Arizona farmer improving his cotton production and enhancing environmental stewardship

February 1, 2007

3 Min Read

Arizona farmer Tyson Stuhr is improving his cotton production efficiency and enhancing environmental stewardship by running a single minimum till implement.

For Stuhr, this means reduced tillage fuel costs down to $10 per acre, four tractors and extra tillage implements are no longer needed, and a workforce reduction from eight to one. The savings allowed him to launch a custom business.

Stuhr's gung-ho support is for the Wilcox Eliminator made by Wilcox Agri Products in Walnut Grove, Calif. He purchased the implement for the 2003 cotton harvest on the family's 4,000-acre cotton, alfalfa, and bermudagrass operation near Gila Bend.

Stuhr shared his findings during an innovative farmer panel during the 2007 Beltwide Cotton Conferences in New Orleans, La., in January.

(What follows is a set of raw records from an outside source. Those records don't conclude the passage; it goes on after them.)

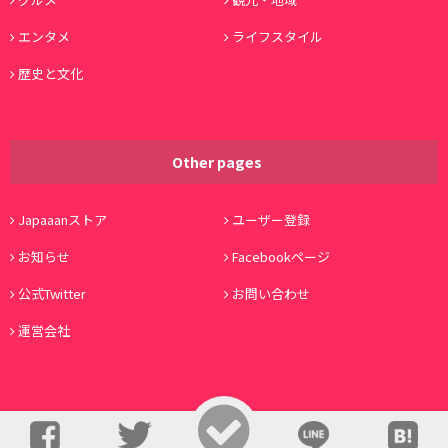
エンタメ
ライフスタイル
歴史と文化
Other pages
Japaaanストア
ユーザー登録
お知らせ
Facebookページ
公式Twitter
お問い合わせ
運営会社
© Copyright 2016, Japaaan All Rights Reserved. 運営:
株式会社ワノコト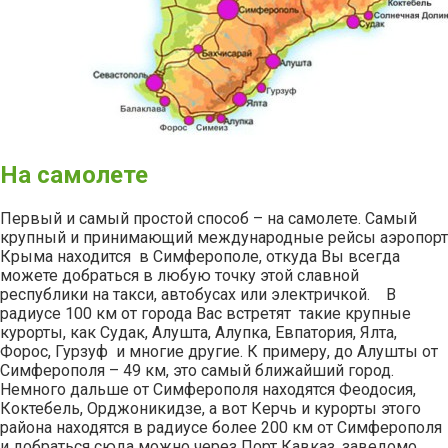
На самолете
Первый и самый простой способ – на самолете. Самый
крупный и принимающий международные рейсы аэропорт
Крыма находится в Симферополе, откуда Вы всегда
можете добраться в любую точку этой славной
республики на такси, автобусах или электричкой. В
радиусе 100 км от города Вас встретят такие крупные
курорты, как Судак, Алушта, Алупка, Евпатория, Ялта,
Форос, Гурзуф и многие другие. К примеру, до Алушты от
Симферополя – 49 км, это самый ближайший город.
Немного дальше от Симферополя находятся Феодосия,
Коктебель, Орджоникидзе, а вот Керчь и курорты этого
района находятся в радиусе более 200 км от Симферополя
и добраться сюда можно через Порт Кавказ, заведомо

“Now I have one tractor and one implement running a 12-hour shift. There is one tractor drinking fuel 12 hours a day instead of four tractors drinking fuel 24 hours a day pulling four implements. One 500 horsepower tractor and the Eliminator is all I need,” Stuhr said.

In pre-Eliminator times, Stuhr completed the cotton harvest and shredded the stalks. Then he disked down the cotton stubble, ripped down the row, plowed, land planed twice, disked incorporated a pre-plant herbicide, then listed up, and planted. Today, the Eliminator has removed the need to disk, list, plow, and incorporate herbicide.

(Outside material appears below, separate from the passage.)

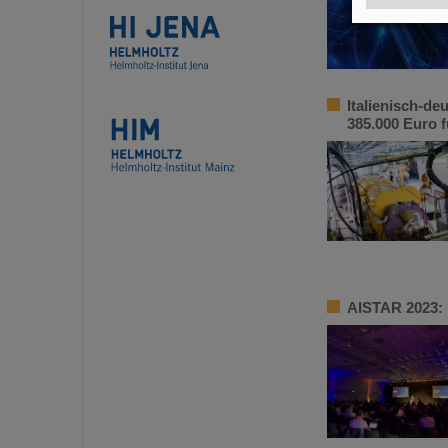
Italienisch-d
385.000 Euro 
AISTAR 2023:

“I'm saving six operations,” he said. “Now I apply the pre-plant herbicide and run the Eliminator and I'm ready to list up my rows and plant. We're doing 80 acres a day in a 12-hour shift and I haven't had a night crew in three years.”

The Eliminator has saved at least one irrigation on the front end while trying to raise a stand out of the ground. Stuhr dry plants and irrigates up.

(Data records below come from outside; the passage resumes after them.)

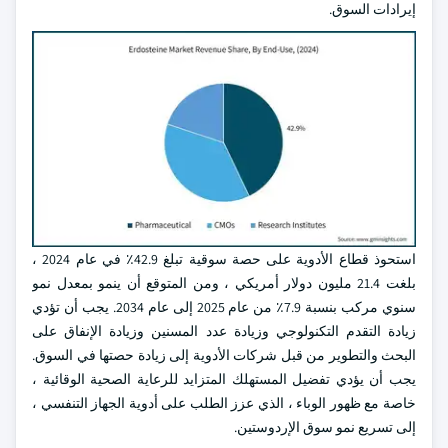
إيرادات السوق.
استحوذ قطاع الأدوية على حصة سوقية تبلغ 42.9٪ في عام 2024 ،
بلغت 21.4 مليون دولار أمريكي ، ومن المتوقع أن ينمو بمعدل نمو
سنوي مركب بنسبة 7.9٪ من عام 2025 إلى عام 2034. يجب أن تؤدي
زيادة التقدم التكنولوجي وزيادة عدد المسنين وزيادة الإنفاق على
البحث والتطوير من قبل شركات الأدوية إلى زيادة حصتها في السوق.
يجب أن يؤدي تفضيل المستهلك المتزايد للرعاية الصحية الوقائية ،
خاصة مع ظهور الوباء ، الذي عزز الطلب على أدوية الجهاز التنفسي ،
إلى تسريع نمو سوق الإردوستين.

The optional ring roller on the back runs between borders to break clods creating an improved seedbed. Moving from cotton to alfalfa is achieved in a single pass eliminating re-lasering costs.

“The Eliminator's only downside is high residue crops can plug it up,” Stuhr said. “If cotton fields have morningglory, the implement spreads out the patch out a little further.”

In his custom work, Stuhr provides tillage, land leveling, and land clearing services. The freed up 200-horse tractors from the pre-Eliminator days are now run in custom laser work.

In custom tillage, Stuhr charges $100 per hour for the tractor and the Eliminator. The client provides fuel and the hired man to drive it. Charges are hourly vs. per acre as hard soil conditions impact the speed of the tractor/implement combination. In just three years, savings from the Eliminator use on Stuhr's farm and custom tillage have paid off the implement and tractor ($240,000).

He said, “There is nothing difficult about this machine as it's simple to operate. The Eliminator has the same bearings throughout, two hydraulic hoses, and no power takeoff shaft. I can even transport it with my pickup.”

Stuhr, 33, planted his first cotton crop at age 13 as a FFA project. An agriculture business graduate from Cal Poly, San Luis Obispo, he and his wife Stacy were the first Arizona farmers to purchase the Eliminator.

Prior to the Eliminator, Stuhr owned what is called a Pegasus, a one-pass implement to bury cotton stalks after harvest. He was pleased with its performance, however, it was strictly a cotton production tillage implement.

According to Alan Wilcox, owner of Wilcox Agri Products, the Eliminator's price depending on options ranges from $50,000-$75,000.